For this challenge, I will be reading in the FATOSTAT egg chicken dataset to keep on theme with the birds from the last challenge.
The dataset and the first rows are displayed below.
egg_data <- read_csv("../challenge_datasets/FAOSTAT_egg_chicken.csv")
## Rows: 38170 Columns: 14
## ── Column specification ────────────────────────────────────────────────────────
## Delimiter: ","
## chr (8): Domain Code, Domain, Area, Element, Item, Unit, Flag, Flag Description
## dbl (6): Area Code, Element Code, Item Code, Year Code, Year, Value
##
## ℹ Use `spec()` to retrieve the full column specification for this data.
## ℹ Specify the column types or set `show_col_types = FALSE` to quiet this message.
Similar to the last birds.csv dataset, this data seems to be collected by the FAO, hinted at by the FAO estimate description. The years are increasing per country and it seems to be measuring the egg production in each of those countries. In overview, it recorded the number of hens, yield per hen and total production for variety of countries.

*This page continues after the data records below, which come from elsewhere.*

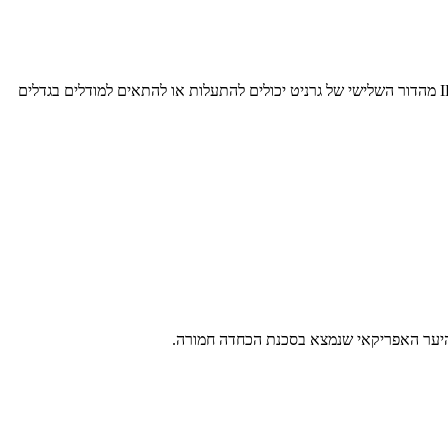
באירוע TechXchange השנתי של יבמ הודיעה החברה על שחרור המשפחה המתקדמת ביותר של מודלי AI עד כה, Granite 3.0. דגמי שפת הדגל של IBM מהדור השלישי של גרניט יכולים להתעלות או להתאים למודלים בגדלים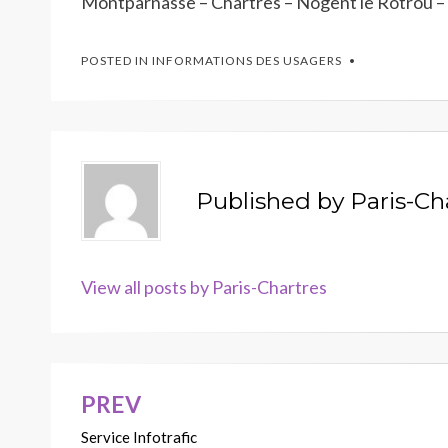
Montparnasse – Chartres – Nogent le Rotrou – 
POSTED IN
INFORMATIONS DES USAGERS
Published by
Paris-Ch
View all posts by Paris-Chartres
PREV
Navigation
Service Infotrafic
de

# Group it by the tonnes_unit
tonnes_data <- egg_data %>% filter(Unit == "tonnes")
mean_tonnes_data <- tonnes_data %>%
group_by(Area) %>%
summarize(mean_yield = mean(Value))
top_countries <- mean_tonnes_data %>%
filter(Area != "World") %>%
arrange(desc(mean_yield)) %>%
head(5)
print(top_countries)
## # A tibble: 5 × 2
## Area mean_yield
## <chr> <dbl>
## 1 Asia 18896761.
## 2 Eastern Asia 13566855.
## 3 China, mainland 10744941.
## 4 Europe 9783322.
## 5 Americas 8943798.
bottom_countries <- mean_tonnes_data %>%
arrange(mean_yield) %>%
head(5)
print(bottom_countries)
## # A tibble: 5 × 2
## Area mean_yield
## <chr> <dbl>
## 1 Tokelau 6.84
## 2 Tuvalu 13.6
## 3 Saint Pierre and Miquelon 13.6
## 4 Nauru 17.2
## 5 Niue 19.9
I observed that there are different categories for units so to have any meaningful analysis, we must filter it by the different values. In this case, I narrowed the scope down to just the units labled tonnes.
We can observe the top 5 and bottom 5 produced value areas/countries for eggs cumulative over the years. As expected, mostly areas with larger land space tends to have higher production of eggs.
egg_tonnes <- egg_data %>%
filter(!is.na(Value)) %>%
filter(Unit == "tonnes")
egg_tonnes %>%
group_by(Area) %>%
summarize(
mean = mean(Value),
median = median(Value),
sd = sd(Value),
min = min(Value),
max = max(Value),
q25 = quantile(Value, 0.25),
q75 = quantile(Value, 0.75)
)
## # A tibble: 244 × 8
## Area mean median sd min max q25 q75
## <chr> <dbl> <dbl> <dbl> <dbl> <dbl> <dbl> <dbl>
## 1 Afghanistan 15264. 14325 2589. 1 e4 2.24e4 1.36e4 1.68e4
## 2 Africa 1580155. 1470368 919353. 3.92e5 3.31e6 7.59e5 2.24e6
## 3 Albania 17902. 13430 14941. 2.74e3 5.29e4 6.90e3 2.66e4
## 4 Algeria 114104. 94000 113206. 7.5 e3 3.90e5 1.58e4 1.73e5
## 5 American Samoa 31.5 32 5.02 1.8 e1 4.5 e1 3 e1 3.5 e1
## 6 Americas 8943798. 7986902 3265157. 4.85e6 1.63e7 5.95e6 1.13e7
## 7 Angola 3968. 3900 826. 2.38e3 5.25e3 3.41e3 4.67e3
## 8 Antigua and Barbuda 186. 170 68.0 9.5 e1 3 e2 1.26e2 2.48e2
## 9 Argentina 327012. 275302. 177930. 1.41e5 8.29e5 2.03e5 3.49e5
## 10 Armenia 25861. 28784 9911. 1.04e4 3.82e4 1.60e4 3.47e4
## # ℹ 234 more rows
With this we can observe a variety of data yet again! We see that the standard deviation is very high for countries with high production in general. Dividing the standard deviation by the mean production could make this list a lot more helpful on the size differences. There is a vast difference between Max and Min between the countries showing the dominating produce/agricultural economy for the larger countries.